You can pass scalars by value to kernels. So your call to velocity_verlet can become:

velocity_verlet[128, 128](aa, dt, L_gpu, r_gpu, dr_gpu, a_gpu, v_gpu)

However, if you’d like to keep the scalar on the GPU (so that you don’t have to force a transfer of data between the host and device between kernels that use the scalar - for example if you had a kernel that determined the dt value and wrote to it, then the velocity_verlet kernel were to use this computed dt value) you could modify your kernel to access it like a scalar, and keep the call the same:

@cuda.jit
def velocity_verlet(aa, dt_gpu, L_gpu, r_gpu, dr_gpu, a_gpu, v_gpu):
    start_x = cuda.grid(1)
    stride_x = cuda.gridsize(1)
    tid = start_x
    for i1 in range(start_x, r_gpu.shape[0], stride_x):
        for i2 in range(i1+1, r_gpu.shape[0]):
            for k in range(0,3): #Periodic boundary conditions
                dr_gpu[k] = r_gpu[i1][k] - r_gpu[i2][k]
                if dr_gpu[k] > L_gpu[k]/2:
                    dr_gpu[k] = dr_gpu[k] - L_gpu[k]
                elif dr_gpu[k] < -L_gpu[k]/2:
                    dr_gpu[k] = dr_gpu[k] + L_gpu[k]
            #LJ_potential_gpu(dr_gpu, aa)
            #a_gpu[i1] = + aa # from i2 on i1
            #a_gpu[i2] = - aa # from i1 on i2
        for k in range(3):
            v_gpu[i1][k] += a_gpu[i1][k] * dt_gpu[()]/2;

velocity_verlet[128, 128](aa, dt_gpu, L_gpu, r_gpu, dr_gpu, a_gpu, v_gpu)
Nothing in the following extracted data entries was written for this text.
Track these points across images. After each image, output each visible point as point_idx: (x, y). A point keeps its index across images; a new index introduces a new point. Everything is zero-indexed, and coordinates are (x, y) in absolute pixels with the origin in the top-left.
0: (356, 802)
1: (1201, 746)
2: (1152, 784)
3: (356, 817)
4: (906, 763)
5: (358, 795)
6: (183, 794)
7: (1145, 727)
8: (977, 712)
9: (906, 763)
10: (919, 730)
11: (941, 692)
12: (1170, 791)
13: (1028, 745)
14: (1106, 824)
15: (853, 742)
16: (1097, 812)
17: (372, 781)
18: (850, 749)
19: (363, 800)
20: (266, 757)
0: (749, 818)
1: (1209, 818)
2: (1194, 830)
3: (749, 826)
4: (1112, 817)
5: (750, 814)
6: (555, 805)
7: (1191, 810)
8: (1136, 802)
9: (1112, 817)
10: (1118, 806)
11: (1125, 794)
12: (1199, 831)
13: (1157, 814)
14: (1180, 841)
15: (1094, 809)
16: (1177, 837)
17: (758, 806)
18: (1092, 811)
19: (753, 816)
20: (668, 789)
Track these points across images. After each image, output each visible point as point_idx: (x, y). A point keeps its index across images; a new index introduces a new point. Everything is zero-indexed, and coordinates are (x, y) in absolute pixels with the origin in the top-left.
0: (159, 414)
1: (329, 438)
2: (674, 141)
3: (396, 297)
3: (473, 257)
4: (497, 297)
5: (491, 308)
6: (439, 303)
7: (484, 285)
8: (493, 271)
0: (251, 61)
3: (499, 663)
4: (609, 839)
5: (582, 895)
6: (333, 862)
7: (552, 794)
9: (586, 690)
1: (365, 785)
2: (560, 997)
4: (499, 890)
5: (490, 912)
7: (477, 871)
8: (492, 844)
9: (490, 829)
(Note that the change to the kernel is to change the access of dt_gpu to dt_gpu[()]. There is a little mention of this in the NumPy Documentation: Indexing on ndarrays — NumPy v1.23 Manual - see the note that begins with:

An empty (tuple) index is a full scalar index into a zero-dimensional array.

1 Like

Thanks! that basically solved my problem.